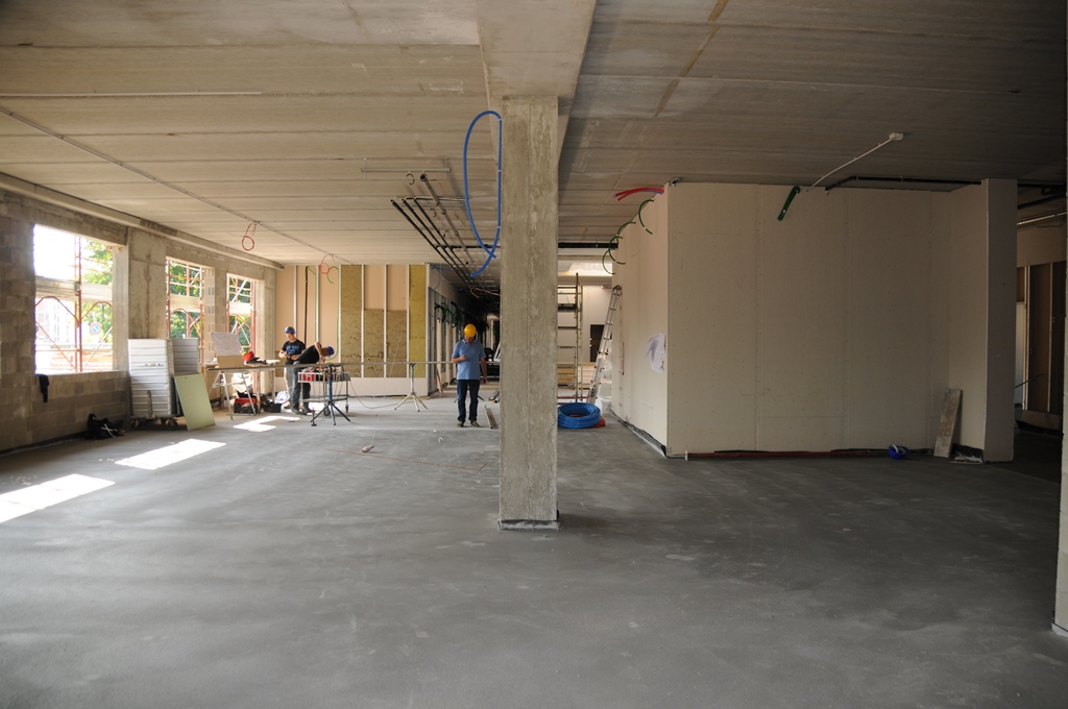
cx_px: 534
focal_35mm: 27
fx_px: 800
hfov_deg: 67.4
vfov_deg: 47.8
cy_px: 354
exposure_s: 1/100
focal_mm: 18
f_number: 3.5
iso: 200
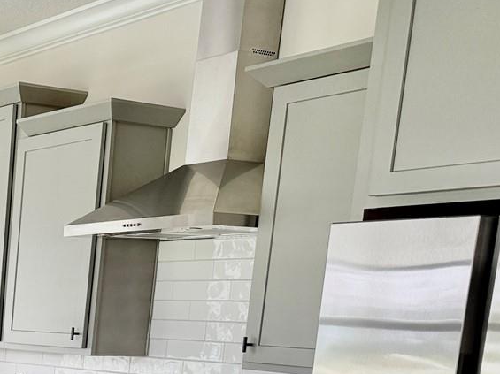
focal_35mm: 68
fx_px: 982
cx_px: -156
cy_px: 511
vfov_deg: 19.6
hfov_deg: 24.7
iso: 80
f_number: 1.78
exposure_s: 1/210
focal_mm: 6.76
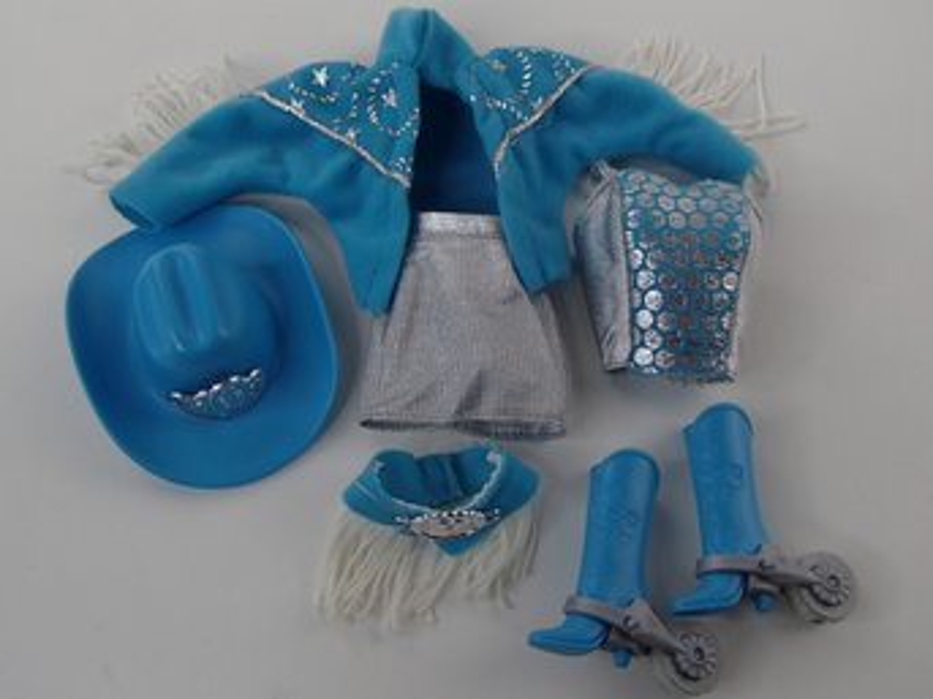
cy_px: 350
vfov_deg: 38.6
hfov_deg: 50.2
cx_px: 466
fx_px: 997
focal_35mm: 37
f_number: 4.7
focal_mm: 6.64
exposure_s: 1/160
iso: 160
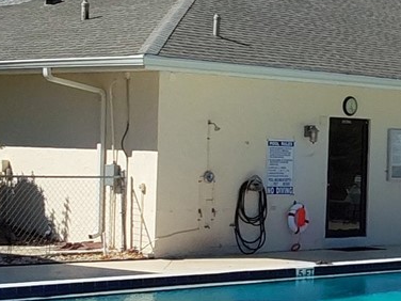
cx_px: 468
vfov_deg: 12.5
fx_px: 1379
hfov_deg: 16.0
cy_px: 157
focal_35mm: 119
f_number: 1.9
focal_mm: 2.91
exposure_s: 1/3550
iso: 50
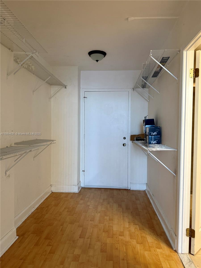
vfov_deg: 71.6
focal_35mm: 24
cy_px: 134
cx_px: 100
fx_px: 186
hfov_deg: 56.8
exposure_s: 1/60
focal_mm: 6.76
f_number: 1.78
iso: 250
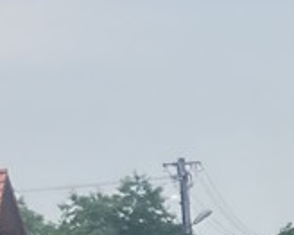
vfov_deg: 12.1
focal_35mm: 125
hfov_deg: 14.9
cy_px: 276
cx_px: 350
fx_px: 1087
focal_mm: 3.99
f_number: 1.8
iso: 32
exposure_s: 1/810
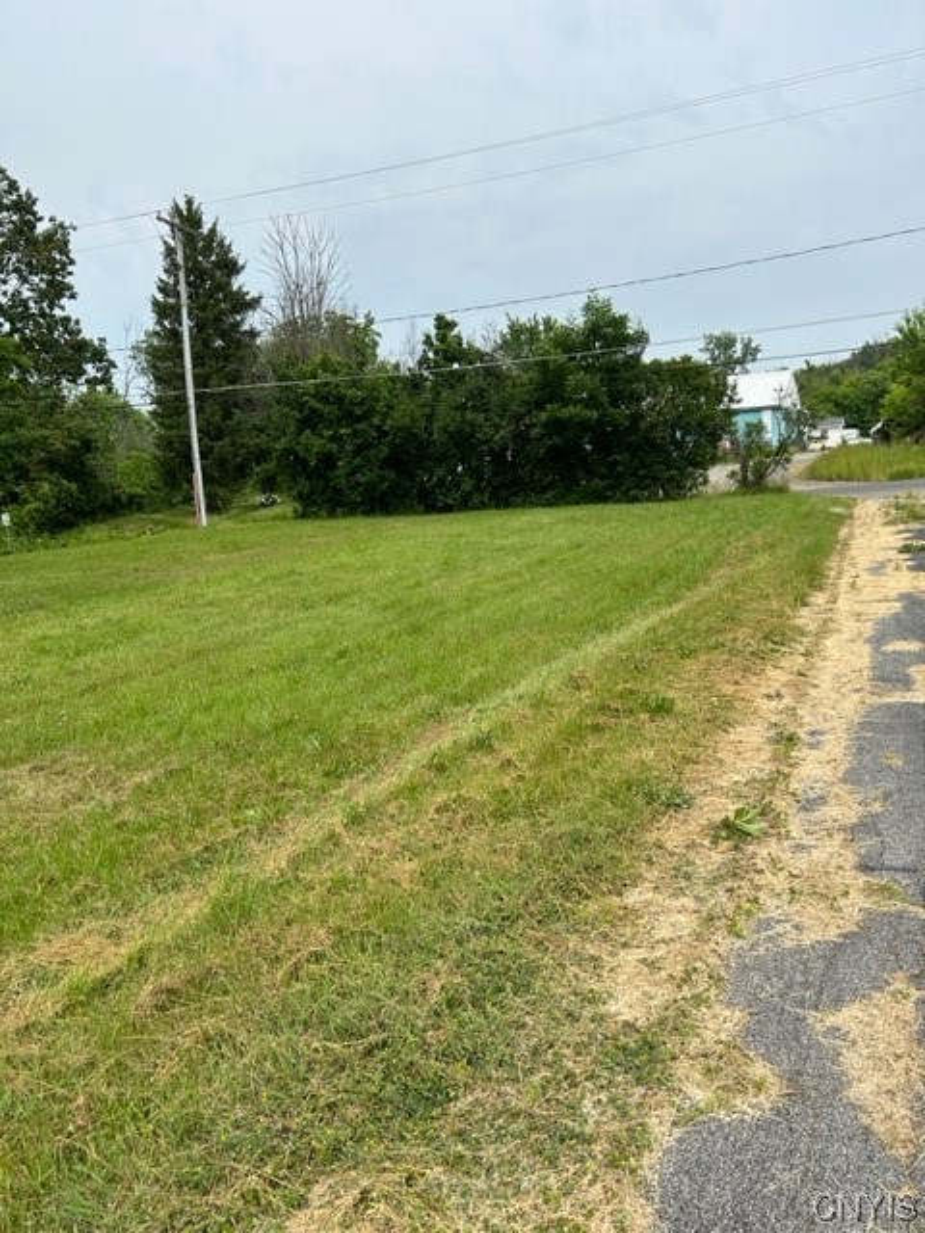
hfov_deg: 53.1
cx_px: 462
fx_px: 926
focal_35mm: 26
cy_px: 616
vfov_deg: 67.3
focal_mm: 5.7
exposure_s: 1/3165
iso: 50
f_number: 1.5
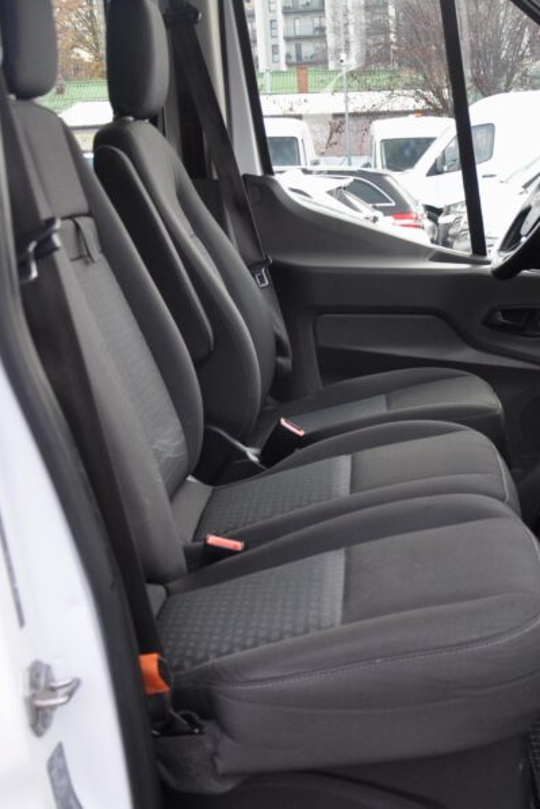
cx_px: 478
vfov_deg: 36.9
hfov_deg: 24.5
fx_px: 1211
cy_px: 446
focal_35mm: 54
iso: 500
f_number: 4
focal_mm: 21
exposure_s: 1/60
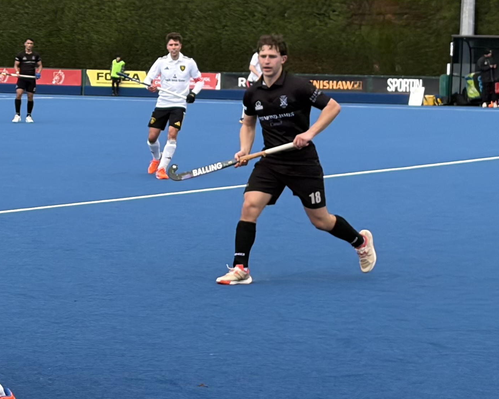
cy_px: 274
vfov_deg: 10.5
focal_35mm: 147
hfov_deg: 13.0
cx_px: 8
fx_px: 2171
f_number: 1.6
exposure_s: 1/571
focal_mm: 5.96
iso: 32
===============
Without the pictures, write out every line above exactly as it appears.

cx_px: 534
focal_35mm: 27
fx_px: 800
hfov_deg: 67.4
vfov_deg: 47.8
cy_px: 354
exposure_s: 1/100
focal_mm: 18
f_number: 3.5
iso: 200
focal_35mm: 68
fx_px: 982
cx_px: -156
cy_px: 511
vfov_deg: 19.6
hfov_deg: 24.7
iso: 80
f_number: 1.78
exposure_s: 1/210
focal_mm: 6.76
cy_px: 350
vfov_deg: 38.6
hfov_deg: 50.2
cx_px: 466
fx_px: 997
focal_35mm: 37
f_number: 4.7
focal_mm: 6.64
exposure_s: 1/160
iso: 160
cx_px: 468
vfov_deg: 12.5
fx_px: 1379
hfov_deg: 16.0
cy_px: 157
focal_35mm: 119
f_number: 1.9
focal_mm: 2.91
exposure_s: 1/3550
iso: 50
vfov_deg: 71.6
focal_35mm: 24
cy_px: 134
cx_px: 100
fx_px: 186
hfov_deg: 56.8
exposure_s: 1/60
focal_mm: 6.76
f_number: 1.78
iso: 250
vfov_deg: 12.1
focal_35mm: 125
hfov_deg: 14.9
cy_px: 276
cx_px: 350
fx_px: 1087
focal_mm: 3.99
f_number: 1.8
iso: 32
exposure_s: 1/810
hfov_deg: 53.1
cx_px: 462
fx_px: 926
focal_35mm: 26
cy_px: 616
vfov_deg: 67.3
focal_mm: 5.7
exposure_s: 1/3165
iso: 50
f_number: 1.5
cx_px: 478
vfov_deg: 36.9
hfov_deg: 24.5
fx_px: 1211
cy_px: 446
focal_35mm: 54
iso: 500
f_number: 4
focal_mm: 21
exposure_s: 1/60
cy_px: 274
vfov_deg: 10.5
focal_35mm: 147
hfov_deg: 13.0
cx_px: 8
fx_px: 2171
f_number: 1.6
exposure_s: 1/571
focal_mm: 5.96
iso: 32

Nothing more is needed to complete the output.